Exercise: Write down every entry below once more, exactly.

Dataset records:

--

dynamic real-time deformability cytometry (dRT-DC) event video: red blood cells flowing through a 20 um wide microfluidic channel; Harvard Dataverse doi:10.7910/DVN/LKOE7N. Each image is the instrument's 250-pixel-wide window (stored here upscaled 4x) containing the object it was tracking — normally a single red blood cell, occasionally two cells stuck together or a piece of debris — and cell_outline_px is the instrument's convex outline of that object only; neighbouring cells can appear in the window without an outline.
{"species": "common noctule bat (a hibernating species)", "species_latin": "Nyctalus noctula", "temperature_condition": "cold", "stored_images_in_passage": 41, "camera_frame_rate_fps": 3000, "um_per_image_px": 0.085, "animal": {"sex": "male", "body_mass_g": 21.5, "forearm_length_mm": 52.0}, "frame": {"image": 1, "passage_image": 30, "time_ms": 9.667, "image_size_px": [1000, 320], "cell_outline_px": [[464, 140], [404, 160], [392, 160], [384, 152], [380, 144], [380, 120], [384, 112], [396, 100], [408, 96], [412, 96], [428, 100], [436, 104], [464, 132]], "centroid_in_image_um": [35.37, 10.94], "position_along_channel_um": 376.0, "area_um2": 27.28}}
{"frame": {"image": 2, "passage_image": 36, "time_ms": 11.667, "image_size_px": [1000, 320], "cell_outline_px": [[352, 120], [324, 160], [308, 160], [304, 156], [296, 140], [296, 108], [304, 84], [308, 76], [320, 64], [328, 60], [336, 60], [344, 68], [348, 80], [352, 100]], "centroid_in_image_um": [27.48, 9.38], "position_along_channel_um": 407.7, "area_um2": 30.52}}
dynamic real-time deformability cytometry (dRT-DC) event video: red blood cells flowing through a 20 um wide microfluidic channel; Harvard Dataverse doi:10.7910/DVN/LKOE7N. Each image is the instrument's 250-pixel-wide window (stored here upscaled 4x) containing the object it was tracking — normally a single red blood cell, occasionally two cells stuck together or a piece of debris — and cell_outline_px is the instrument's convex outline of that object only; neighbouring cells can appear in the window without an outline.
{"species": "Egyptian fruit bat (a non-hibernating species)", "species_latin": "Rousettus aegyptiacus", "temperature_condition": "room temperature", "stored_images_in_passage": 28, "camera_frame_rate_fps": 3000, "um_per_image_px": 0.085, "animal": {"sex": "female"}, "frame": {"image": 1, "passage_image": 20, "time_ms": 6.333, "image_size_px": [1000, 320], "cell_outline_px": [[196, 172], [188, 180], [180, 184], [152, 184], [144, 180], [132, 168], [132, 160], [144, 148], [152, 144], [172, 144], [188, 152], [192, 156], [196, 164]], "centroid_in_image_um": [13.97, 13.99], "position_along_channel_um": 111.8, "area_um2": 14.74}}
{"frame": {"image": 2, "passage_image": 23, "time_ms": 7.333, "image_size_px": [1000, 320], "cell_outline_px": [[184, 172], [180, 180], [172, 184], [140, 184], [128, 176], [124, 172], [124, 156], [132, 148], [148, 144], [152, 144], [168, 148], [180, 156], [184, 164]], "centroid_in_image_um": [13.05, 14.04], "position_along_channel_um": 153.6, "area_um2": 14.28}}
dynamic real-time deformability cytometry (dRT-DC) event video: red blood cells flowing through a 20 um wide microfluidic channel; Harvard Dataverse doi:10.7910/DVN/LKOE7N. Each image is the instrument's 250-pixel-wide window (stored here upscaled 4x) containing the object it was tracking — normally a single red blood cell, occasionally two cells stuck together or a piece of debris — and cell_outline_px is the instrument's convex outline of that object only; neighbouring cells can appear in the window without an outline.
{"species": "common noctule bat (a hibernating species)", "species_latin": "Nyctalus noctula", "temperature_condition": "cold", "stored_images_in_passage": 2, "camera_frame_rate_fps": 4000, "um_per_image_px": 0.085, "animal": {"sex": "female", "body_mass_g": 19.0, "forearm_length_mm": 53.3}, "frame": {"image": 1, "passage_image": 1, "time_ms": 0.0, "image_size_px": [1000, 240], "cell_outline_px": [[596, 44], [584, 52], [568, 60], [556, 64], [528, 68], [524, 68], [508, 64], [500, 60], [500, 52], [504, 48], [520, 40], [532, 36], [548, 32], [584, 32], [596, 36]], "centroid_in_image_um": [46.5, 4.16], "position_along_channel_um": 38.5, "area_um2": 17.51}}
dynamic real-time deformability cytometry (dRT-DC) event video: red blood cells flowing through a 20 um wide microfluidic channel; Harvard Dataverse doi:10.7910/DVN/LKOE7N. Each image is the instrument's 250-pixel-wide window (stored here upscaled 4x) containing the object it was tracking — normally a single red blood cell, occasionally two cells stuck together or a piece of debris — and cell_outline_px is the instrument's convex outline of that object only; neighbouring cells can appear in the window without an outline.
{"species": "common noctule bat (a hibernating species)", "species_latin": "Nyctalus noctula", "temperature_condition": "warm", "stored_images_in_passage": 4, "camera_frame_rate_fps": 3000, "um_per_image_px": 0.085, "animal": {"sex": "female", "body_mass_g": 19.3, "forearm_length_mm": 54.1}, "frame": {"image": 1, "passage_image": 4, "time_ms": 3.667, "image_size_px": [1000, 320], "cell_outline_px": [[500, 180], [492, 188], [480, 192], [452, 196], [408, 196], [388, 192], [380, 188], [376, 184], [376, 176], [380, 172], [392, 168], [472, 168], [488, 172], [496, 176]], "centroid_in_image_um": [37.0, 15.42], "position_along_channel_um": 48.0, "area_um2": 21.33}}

--

Response below:
dynamic real-time deformability cytometry (dRT-DC) event video: red blood cells flowing through a 20 um wide microfluidic channel; Harvard Dataverse doi:10.7910/DVN/LKOE7N. Each image is the instrument's 250-pixel-wide window (stored here upscaled 4x) containing the object it was tracking — normally a single red blood cell, occasionally two cells stuck together or a piece of debris — and cell_outline_px is the instrument's convex outline of that object only; neighbouring cells can appear in the window without an outline.
{"species": "common noctule bat (a hibernating species)", "species_latin": "Nyctalus noctula", "temperature_condition": "cold", "stored_images_in_passage": 41, "camera_frame_rate_fps": 3000, "um_per_image_px": 0.085, "animal": {"sex": "male", "body_mass_g": 21.5, "forearm_length_mm": 52.0}, "frame": {"image": 1, "passage_image": 30, "time_ms": 9.667, "image_size_px": [1000, 320], "cell_outline_px": [[464, 140], [404, 160], [392, 160], [384, 152], [380, 144], [380, 120], [384, 112], [396, 100], [408, 96], [412, 96], [428, 100], [436, 104], [464, 132]], "centroid_in_image_um": [35.37, 10.94], "position_along_channel_um": 376.0, "area_um2": 27.28}}
{"frame": {"image": 2, "passage_image": 36, "time_ms": 11.667, "image_size_px": [1000, 320], "cell_outline_px": [[352, 120], [324, 160], [308, 160], [304, 156], [296, 140], [296, 108], [304, 84], [308, 76], [320, 64], [328, 60], [336, 60], [344, 68], [348, 80], [352, 100]], "centroid_in_image_um": [27.48, 9.38], "position_along_channel_um": 407.7, "area_um2": 30.52}}
dynamic real-time deformability cytometry (dRT-DC) event video: red blood cells flowing through a 20 um wide microfluidic channel; Harvard Dataverse doi:10.7910/DVN/LKOE7N. Each image is the instrument's 250-pixel-wide window (stored here upscaled 4x) containing the object it was tracking — normally a single red blood cell, occasionally two cells stuck together or a piece of debris — and cell_outline_px is the instrument's convex outline of that object only; neighbouring cells can appear in the window without an outline.
{"species": "Egyptian fruit bat (a non-hibernating species)", "species_latin": "Rousettus aegyptiacus", "temperature_condition": "room temperature", "stored_images_in_passage": 28, "camera_frame_rate_fps": 3000, "um_per_image_px": 0.085, "animal": {"sex": "female"}, "frame": {"image": 1, "passage_image": 20, "time_ms": 6.333, "image_size_px": [1000, 320], "cell_outline_px": [[196, 172], [188, 180], [180, 184], [152, 184], [144, 180], [132, 168], [132, 160], [144, 148], [152, 144], [172, 144], [188, 152], [192, 156], [196, 164]], "centroid_in_image_um": [13.97, 13.99], "position_along_channel_um": 111.8, "area_um2": 14.74}}
{"frame": {"image": 2, "passage_image": 23, "time_ms": 7.333, "image_size_px": [1000, 320], "cell_outline_px": [[184, 172], [180, 180], [172, 184], [140, 184], [128, 176], [124, 172], [124, 156], [132, 148], [148, 144], [152, 144], [168, 148], [180, 156], [184, 164]], "centroid_in_image_um": [13.05, 14.04], "position_along_channel_um": 153.6, "area_um2": 14.28}}
dynamic real-time deformability cytometry (dRT-DC) event video: red blood cells flowing through a 20 um wide microfluidic channel; Harvard Dataverse doi:10.7910/DVN/LKOE7N. Each image is the instrument's 250-pixel-wide window (stored here upscaled 4x) containing the object it was tracking — normally a single red blood cell, occasionally two cells stuck together or a piece of debris — and cell_outline_px is the instrument's convex outline of that object only; neighbouring cells can appear in the window without an outline.
{"species": "common noctule bat (a hibernating species)", "species_latin": "Nyctalus noctula", "temperature_condition": "cold", "stored_images_in_passage": 2, "camera_frame_rate_fps": 4000, "um_per_image_px": 0.085, "animal": {"sex": "female", "body_mass_g": 19.0, "forearm_length_mm": 53.3}, "frame": {"image": 1, "passage_image": 1, "time_ms": 0.0, "image_size_px": [1000, 240], "cell_outline_px": [[596, 44], [584, 52], [568, 60], [556, 64], [528, 68], [524, 68], [508, 64], [500, 60], [500, 52], [504, 48], [520, 40], [532, 36], [548, 32], [584, 32], [596, 36]], "centroid_in_image_um": [46.5, 4.16], "position_along_channel_um": 38.5, "area_um2": 17.51}}
dynamic real-time deformability cytometry (dRT-DC) event video: red blood cells flowing through a 20 um wide microfluidic channel; Harvard Dataverse doi:10.7910/DVN/LKOE7N. Each image is the instrument's 250-pixel-wide window (stored here upscaled 4x) containing the object it was tracking — normally a single red blood cell, occasionally two cells stuck together or a piece of debris — and cell_outline_px is the instrument's convex outline of that object only; neighbouring cells can appear in the window without an outline.
{"species": "common noctule bat (a hibernating species)", "species_latin": "Nyctalus noctula", "temperature_condition": "warm", "stored_images_in_passage": 4, "camera_frame_rate_fps": 3000, "um_per_image_px": 0.085, "animal": {"sex": "female", "body_mass_g": 19.3, "forearm_length_mm": 54.1}, "frame": {"image": 1, "passage_image": 4, "time_ms": 3.667, "image_size_px": [1000, 320], "cell_outline_px": [[500, 180], [492, 188], [480, 192], [452, 196], [408, 196], [388, 192], [380, 188], [376, 184], [376, 176], [380, 172], [392, 168], [472, 168], [488, 172], [496, 176]], "centroid_in_image_um": [37.0, 15.42], "position_along_channel_um": 48.0, "area_um2": 21.33}}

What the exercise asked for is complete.